Fiscal Relief Funds Fight Fires Real and Budgetary

By: - July 25, 2003 12:00 am

Fire suppression in New Mexico, police officers in Maryland and local governments in Wyoming are just a few of the many areas state lawmakers are spending the fiscal relief money they received from the federal government this year.

Congress approved the money earlier this year $20 billion to be spread among the 50 states based on population as part of its $350 billion tax cut bill. Its purpose is to help state governments maintain programs in the face of depressed fiscal conditions.

Half of the $20 billion was earmarked for Medicaid, the state-federal program that provides health care to 47 million low-income and disabled citizens. The other half was left largely unrestricted so states could meet their unique budgetary needs. Based on a review of how that money is being spent, the needs of the states appear as varied as the states themselves.

In Wyoming, which has experienced few budget problems, a portion of the flexible funds are being passed on to local governments.

“Local government leaders, who are out in their communities every day, are in the best position to know how to use this money,” Wyoming Gov. Dave Freudenthal (D) said in a press release.

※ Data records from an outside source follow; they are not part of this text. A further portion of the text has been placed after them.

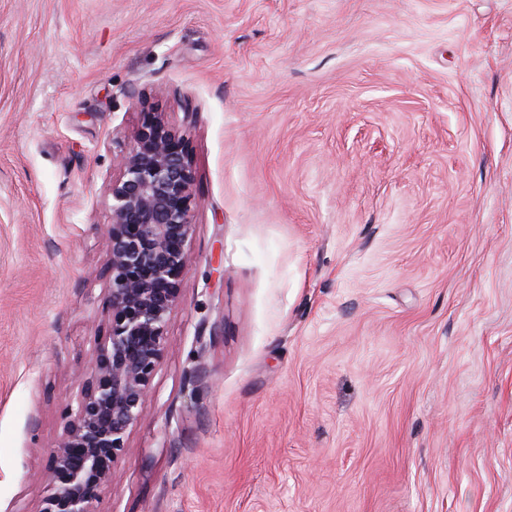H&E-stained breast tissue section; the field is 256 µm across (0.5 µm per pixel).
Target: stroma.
Wrapping results in <instances>:
<instances>
[{
  "instance_id": "stroma-1",
  "label": "stroma",
  "mask_w": 512,
  "mask_h": 512,
  "mask_svg": "<svg viewBox=\"0 0 512 512\" xmlns=\"http://www.w3.org/2000/svg\"><path fill=\"white\" fill-rule=\"evenodd\" d=\"M145 105L191 260L97 512H512V0H0V512L104 331Z\"/></svg>"
}]
</instances>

Freudenthal released $5 million to local leaders. The state is scheduled to receive a total of $50 million from the federal government, half in July and half in October. The governor hasn’t decided where to spend the other $45 million, said Freudenthal spokeswoman Lara Azar.

That’s the case with many states, according to a report released Wednesday by the National Conference of State Legislatures (NCSL).

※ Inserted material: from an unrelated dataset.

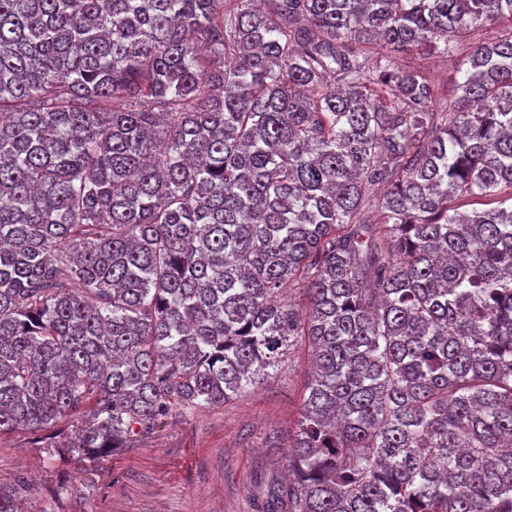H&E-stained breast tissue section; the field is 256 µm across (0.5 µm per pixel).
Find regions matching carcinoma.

“Fiscal relief to the states from the federal Jobs and Growth Tax Relief Reconciliation act was an important boost. Many states, however, already had passed their fiscal year 2004 budgets and adjourned legislative sessions by the time the federal fiscal relief hit their coffers in early June. In many of those states, unspent federal funds are temporarily propping up balances,” the report said.

In New Mexico, Gov. Bill Richardson’s (D) disbursement of fiscal relief funds touched off a small controversy when New Mexico House Minority Leader Ted Hobbs (R) complained that legislators were being shut out of the spending process.

“I just believe that when there is an appropriation the Legislature should be involved in the process. As a matter of fact, our counsel service agreed with that. That’s my only issue,” Hobbs said in an interview with Stateline.org.

Richardson disagreed, saying that legislators would spend the money wastefully.

“It is the intent of the executive to prevent the ‘pork fest’ likely were these funds made available to the entire Legislature as a whole for distribution,” Richardson said in a July 17 press release.

So far, Richardson has allocated $5 million to purchase equipment to fight forest fires, $5 million to drill new water wells in Santa Fe and $2 million to restore the Bosque, a wilderness area adjacent to the Rio Grande River that was decimated by forest fire, according to the governor’s spokesman, Paul Shipley.

Richardson has instituted regular briefings with Hobbs and legislative leaders to keep them appraised of where the funds are going. New Mexico is scheduled to receive $31 million in fiscal year 2003 and another $31 million in fiscal year 2004.

Congress approved the fiscal relief funds for New Mexico and other states after a two-year lobbying effort by governors and state legislators. President Bush and House Republican leaders opposed fiscal relief for states. Many Senate Republicans opposed it as well. But in the end, a small cadre of moderate Senate Republicans joined with Democrats to force $20 billion for states in the Senate version of the tax bill. The money survived a House-Senate reconciliation conference and Bush signed the legislation May 28.

The money came none-too-soon for Maryland, which had been predicting a deficit between $50 and $100 million for fiscal year 2003, according to Maryland Budget Director Neil Bergsmann.

“We’re going to give it to the Maryland state police, because they perform an essential government function. That’s going to free up general funds that were initially appropriated to state police operations and that will reduce our need to cut elsewhere in the budget,” Bergsmann told Stateline.org.

Maryland’s share of the flexible relief funds for fiscal year 2003 is $90 million. It will receive another $90 million in fiscal year 2004, probably around October.